BEGIN INFORMATION SUPPLIED

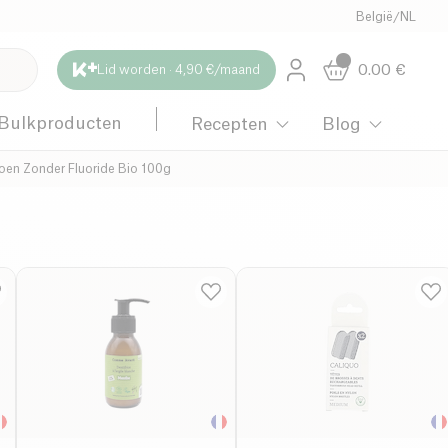
België
/
NL
0.00
€
Lid worden · 4,90 €/maand
Bulkproducten
Recepten
Blog
oen Zonder Fluoride Bio 100g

END INFORMATION SUPPLIED

_WORK ITEM_
Repeat each record as given. No picture belongs in the copy.

_ANSWER TO THIS TASK_
België
/
NL
0.00
€
Lid worden · 4,90 €/maand
Bulkproducten
Recepten
Blog
oen Zonder Fluoride Bio 100g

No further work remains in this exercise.